● Given entries
[Start of Attachment]

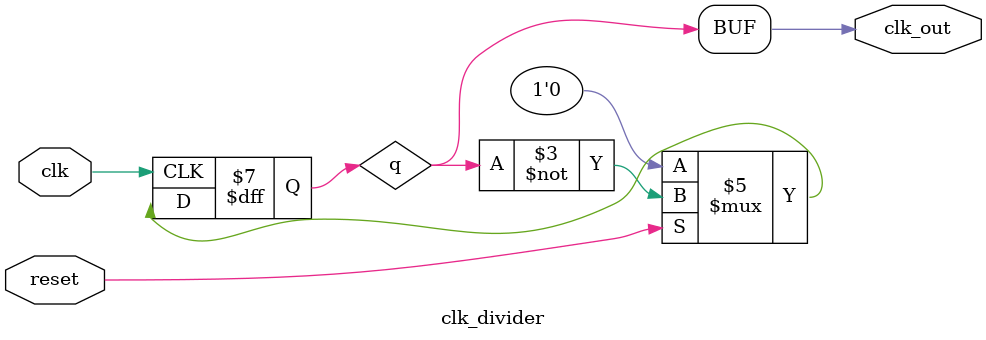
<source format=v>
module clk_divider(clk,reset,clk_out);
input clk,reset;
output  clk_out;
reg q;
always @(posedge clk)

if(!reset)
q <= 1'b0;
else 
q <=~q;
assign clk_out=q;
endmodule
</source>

[End of Attachment]
[Start of Attachment]

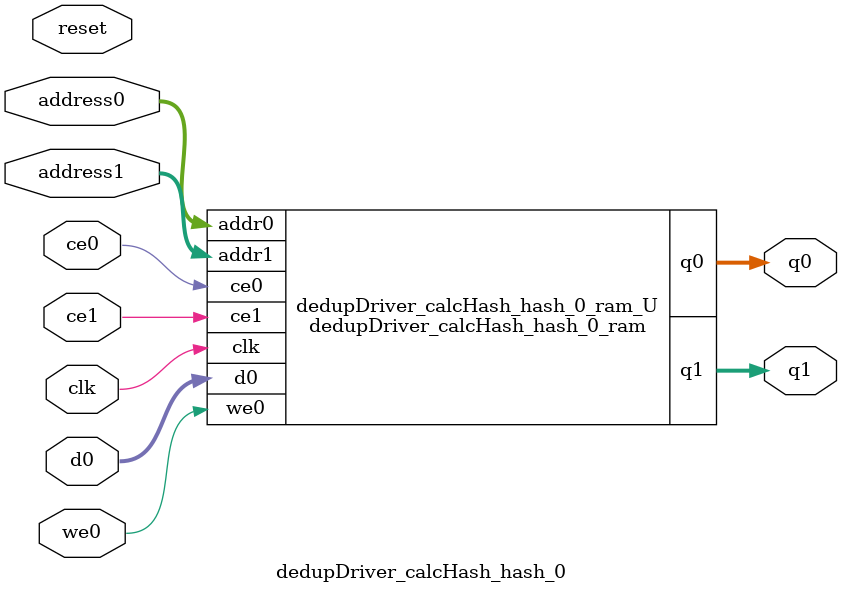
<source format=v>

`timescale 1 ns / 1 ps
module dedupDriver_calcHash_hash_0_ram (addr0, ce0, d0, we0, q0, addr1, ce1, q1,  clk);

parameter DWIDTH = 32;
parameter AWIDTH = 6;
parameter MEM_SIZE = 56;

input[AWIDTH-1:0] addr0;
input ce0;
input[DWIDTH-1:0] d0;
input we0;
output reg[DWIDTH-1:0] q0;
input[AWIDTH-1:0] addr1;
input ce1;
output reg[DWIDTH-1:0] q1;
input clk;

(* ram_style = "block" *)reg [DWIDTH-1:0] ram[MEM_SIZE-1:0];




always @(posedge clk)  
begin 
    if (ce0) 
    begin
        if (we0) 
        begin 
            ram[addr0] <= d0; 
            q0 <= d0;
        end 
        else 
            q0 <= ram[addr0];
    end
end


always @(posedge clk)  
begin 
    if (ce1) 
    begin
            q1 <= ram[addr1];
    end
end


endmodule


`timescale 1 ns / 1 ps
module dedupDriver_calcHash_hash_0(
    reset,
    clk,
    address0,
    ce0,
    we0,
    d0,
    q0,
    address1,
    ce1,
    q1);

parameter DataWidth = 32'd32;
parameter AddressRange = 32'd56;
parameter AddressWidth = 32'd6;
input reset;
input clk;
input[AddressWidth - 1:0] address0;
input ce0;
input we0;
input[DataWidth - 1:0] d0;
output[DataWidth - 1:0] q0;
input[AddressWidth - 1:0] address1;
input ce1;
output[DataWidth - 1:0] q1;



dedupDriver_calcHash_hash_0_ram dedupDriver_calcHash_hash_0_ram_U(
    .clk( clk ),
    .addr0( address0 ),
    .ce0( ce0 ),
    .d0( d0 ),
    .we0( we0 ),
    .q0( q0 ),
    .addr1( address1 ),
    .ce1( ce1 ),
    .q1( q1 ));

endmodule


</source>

[End of Attachment]
[Start of Attachment]

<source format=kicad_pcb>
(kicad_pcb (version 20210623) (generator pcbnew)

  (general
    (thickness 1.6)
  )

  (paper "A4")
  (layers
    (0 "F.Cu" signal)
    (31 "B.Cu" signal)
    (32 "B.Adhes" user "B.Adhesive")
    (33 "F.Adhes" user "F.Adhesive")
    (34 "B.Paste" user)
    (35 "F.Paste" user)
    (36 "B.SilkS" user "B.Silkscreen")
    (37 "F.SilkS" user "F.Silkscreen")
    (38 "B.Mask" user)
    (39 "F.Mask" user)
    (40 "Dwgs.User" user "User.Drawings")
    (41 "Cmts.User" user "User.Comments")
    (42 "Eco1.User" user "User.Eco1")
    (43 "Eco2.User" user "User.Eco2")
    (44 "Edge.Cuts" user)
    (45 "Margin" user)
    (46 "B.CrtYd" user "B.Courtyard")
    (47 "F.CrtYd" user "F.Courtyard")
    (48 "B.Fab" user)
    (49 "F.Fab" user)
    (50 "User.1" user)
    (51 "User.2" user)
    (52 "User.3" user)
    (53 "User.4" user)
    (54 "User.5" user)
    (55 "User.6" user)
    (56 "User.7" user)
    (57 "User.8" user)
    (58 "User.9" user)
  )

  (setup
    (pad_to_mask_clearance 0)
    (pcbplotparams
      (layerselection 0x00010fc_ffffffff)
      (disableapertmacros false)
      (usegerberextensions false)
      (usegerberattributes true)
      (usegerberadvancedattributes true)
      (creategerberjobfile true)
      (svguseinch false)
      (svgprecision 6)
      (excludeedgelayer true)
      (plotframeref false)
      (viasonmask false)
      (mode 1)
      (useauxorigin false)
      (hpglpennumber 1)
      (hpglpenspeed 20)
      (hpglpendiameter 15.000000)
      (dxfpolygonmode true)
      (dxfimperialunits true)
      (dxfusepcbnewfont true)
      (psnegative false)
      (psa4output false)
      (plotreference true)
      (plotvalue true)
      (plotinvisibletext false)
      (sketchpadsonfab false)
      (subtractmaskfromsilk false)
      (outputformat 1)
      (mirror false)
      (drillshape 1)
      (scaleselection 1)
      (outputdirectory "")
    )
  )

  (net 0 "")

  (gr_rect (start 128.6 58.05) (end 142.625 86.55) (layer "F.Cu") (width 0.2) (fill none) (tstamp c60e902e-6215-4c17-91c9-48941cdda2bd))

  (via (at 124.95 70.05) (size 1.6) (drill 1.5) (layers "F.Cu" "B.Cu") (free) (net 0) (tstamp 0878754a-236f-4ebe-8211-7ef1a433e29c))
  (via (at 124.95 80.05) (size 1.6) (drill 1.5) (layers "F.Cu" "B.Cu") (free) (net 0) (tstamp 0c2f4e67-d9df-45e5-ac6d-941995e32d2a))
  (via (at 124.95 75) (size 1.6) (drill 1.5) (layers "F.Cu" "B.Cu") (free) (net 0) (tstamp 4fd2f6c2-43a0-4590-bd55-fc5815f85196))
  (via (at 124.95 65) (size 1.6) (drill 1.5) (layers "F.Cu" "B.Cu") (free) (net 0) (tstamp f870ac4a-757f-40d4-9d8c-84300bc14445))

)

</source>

[End of Attachment]

● About this exercise
Wherever the string "Adhes" appears in the entries above, list that line.

● Written response
    (32 "B.Adhes" user "B.Adhesive")
    (33 "F.Adhes" user "F.Adhesive")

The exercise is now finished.